INSTRUCTIONS TO FOLLOW
From the first line of the data below through the line bearing "Table 1. Characteristics", reproduce each line exactly; do not include pictures.

EXERCISE MATERIAL
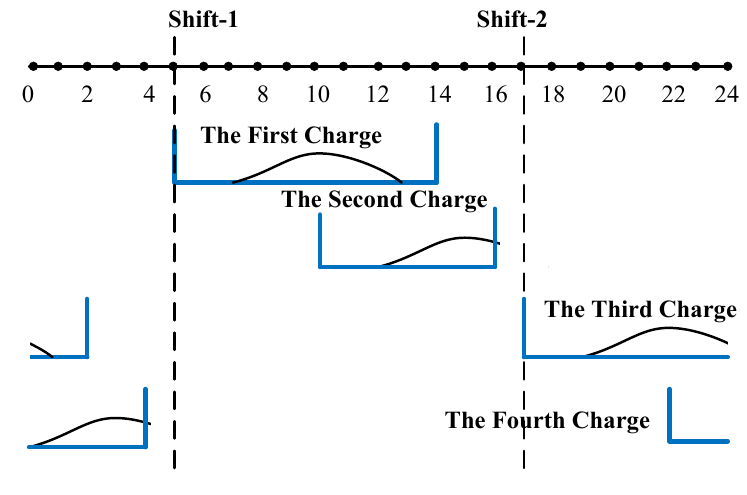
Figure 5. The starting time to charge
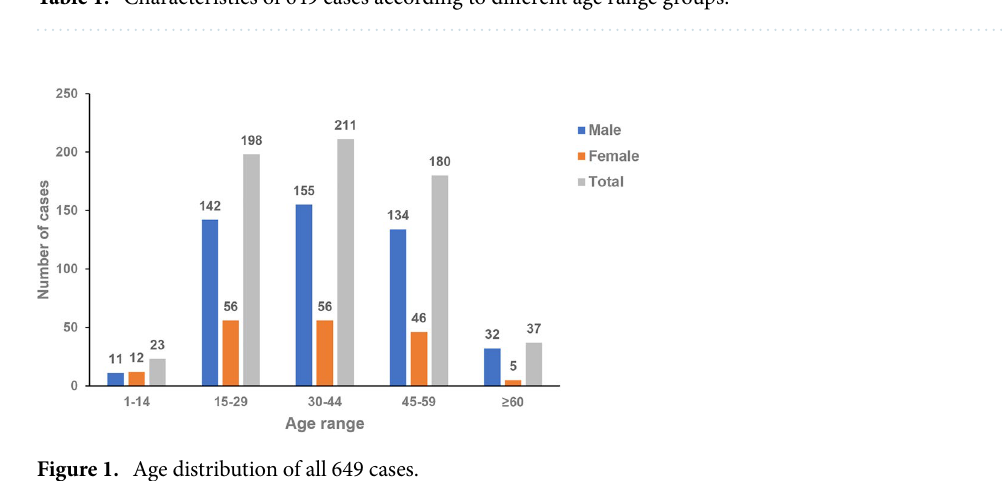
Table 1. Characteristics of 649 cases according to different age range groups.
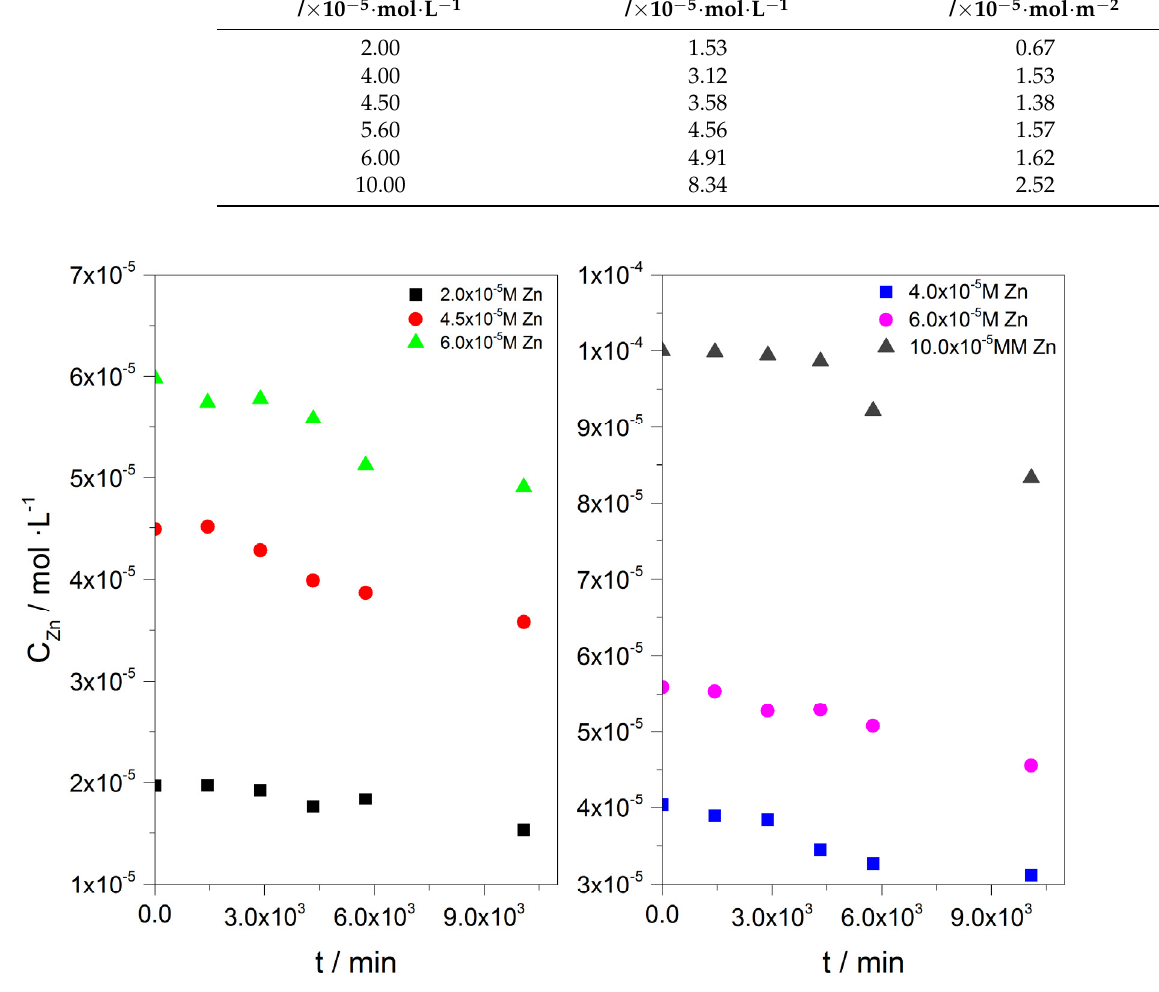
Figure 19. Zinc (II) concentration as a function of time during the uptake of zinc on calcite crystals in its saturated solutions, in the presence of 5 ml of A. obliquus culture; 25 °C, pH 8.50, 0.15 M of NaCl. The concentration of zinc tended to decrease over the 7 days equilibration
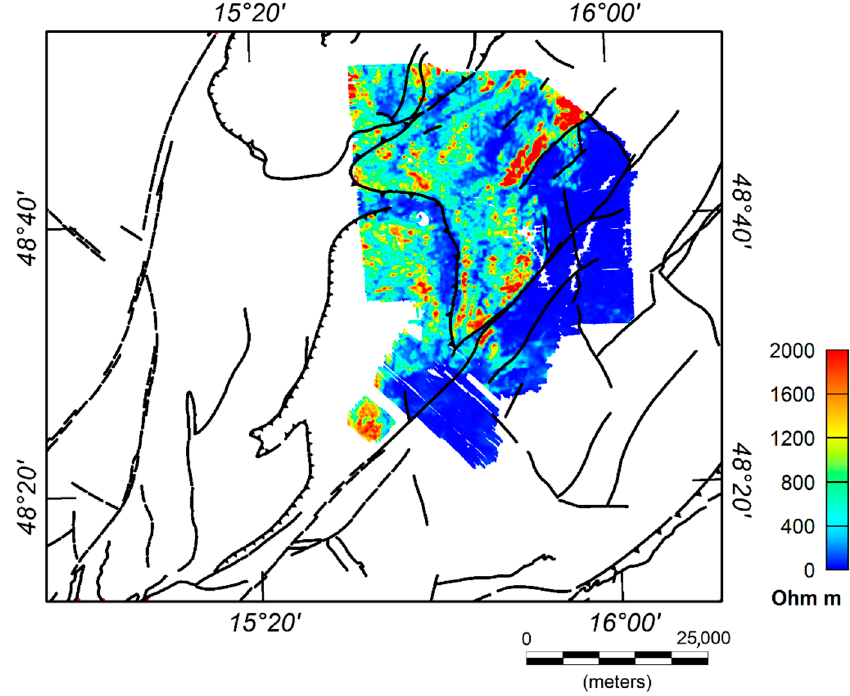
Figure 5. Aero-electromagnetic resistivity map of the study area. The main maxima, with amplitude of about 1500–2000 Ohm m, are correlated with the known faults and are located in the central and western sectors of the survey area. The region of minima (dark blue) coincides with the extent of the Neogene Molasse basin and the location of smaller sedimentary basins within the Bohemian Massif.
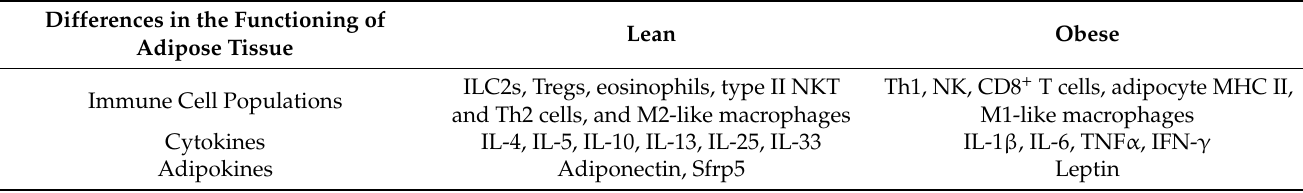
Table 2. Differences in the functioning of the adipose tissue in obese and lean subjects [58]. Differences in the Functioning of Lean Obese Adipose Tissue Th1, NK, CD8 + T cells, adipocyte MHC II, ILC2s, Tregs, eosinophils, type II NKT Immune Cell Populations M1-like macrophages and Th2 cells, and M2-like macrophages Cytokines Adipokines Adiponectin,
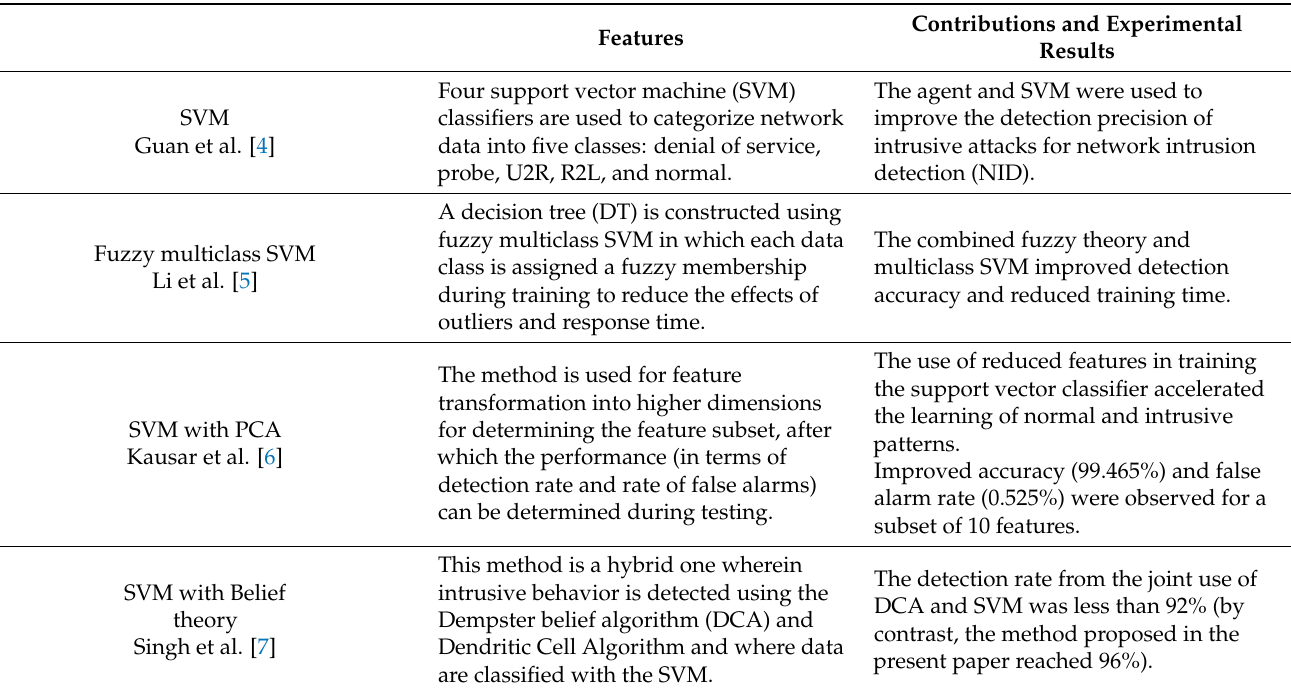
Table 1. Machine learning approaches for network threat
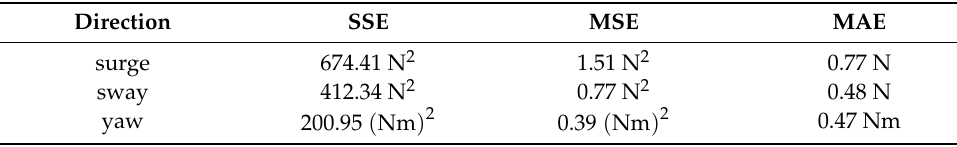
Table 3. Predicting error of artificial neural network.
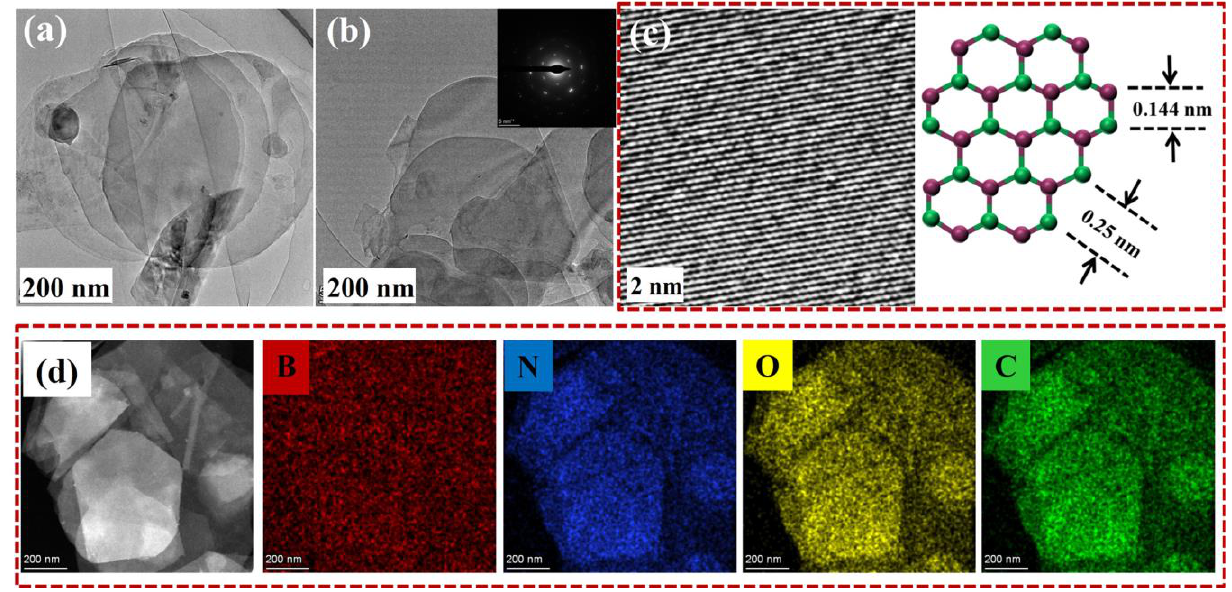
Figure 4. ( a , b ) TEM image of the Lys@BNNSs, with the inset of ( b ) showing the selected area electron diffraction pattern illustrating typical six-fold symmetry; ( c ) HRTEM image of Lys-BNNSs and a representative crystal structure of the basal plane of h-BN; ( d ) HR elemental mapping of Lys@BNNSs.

EXERCISE OUTPUT
Figure 5. The starting time to charge
Table 1. Characteristics of 649 cases according to different age range groups.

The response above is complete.